Nothing is more subjective than raising children, from infants to toddlers to adolescents and then some immature adults. Some kids manage to grow up. A lot of them get stuck in one stage or another and wind up leading lives of constant dependence upon those around them. Remember, even serial killers were once Mommy and Daddy’s “widdle honeybunch”.

Raising humans is never an easy task. So who’s at fault? Parents? Teachers? The environment? Books (i.e. “Catcher in the Rye”)? Or toys imported from Red China with their lead based paints and other dangerous moving parts?  There are always choices. Misguided advisors like to stress a nurturing environment for raising humans filled with what they perceive as love, guidance and a gentle hand. The fact is there is no written law that says you have to love your children! It’s fine to care for them but only to a point. What? There’s no such thing as postpartum depression? My own mother, may she rest in peace, had postpartum depression from the time her first child was born until the age of eighty-two with the onset of Alzheimer’s.
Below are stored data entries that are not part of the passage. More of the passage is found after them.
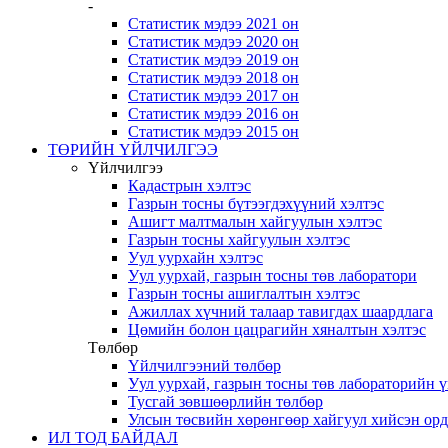
-
Статистик мэдээ 2021 он
Статистик мэдээ 2020 он
Статистик мэдээ 2019 он
Статистик мэдээ 2018 он
Статистик мэдээ 2017 он
Статистик мэдээ 2016 он
Статистик мэдээ 2015 он
ТӨРИЙН ҮЙЛЧИЛГЭЭ
Үйлчилгээ
Кадастрын хэлтэс
Газрын тосны бүтээгдэхүүний хэлтэс
Ашигт малтмалын хайгуулын хэлтэс
Газрын тосны хайгуулын хэлтэс
Уул уурхайн хэлтэс
Уул уурхай, газрын тосны төв лаборатори
Газрын тосны ашиглалтын хэлтэс
Ажиллах хүчний талаар тавигдах шаардлага
Цөмийн болон цацрагийн хяналтын хэлтэс
Төлбөр
Үйлчилгээний төлбөр
Уул уурхай, газрын тосны төв лабораторийн 
Тусгай зөвшөөрлийн төлбөр
Улсын төсвийн хөрөнгөөр хайгуул хийсэн ор
ИЛ ТОД БАЙДАЛ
Worse still is this societal judgment against abandonment. If you find your infant/toddler/child/teen too difficult to deal with then abandonment is not a bad thing. Where you leave them is. For young ones place them gently in a basket and leave them somewhere in plain sight of a kind passersby. If you can’t afford a basket you can use the giant bulrush plant to weave one. If it worked for Moses safe to say it can work for you. If they’re older children blindfold them and drive them far away so they don’t come home to roost. Let them know clearly that you’ve taken back their last names and they’re free to make up their own (with real consequences for using yours). And please, don’t think of them as being abandoned. Think of them as being found because they will be. It’s the same concept as being “born again”.

Keep this accurate information in mind and you’ll be starting out well ahead of the game. And, please, never forget that I really care.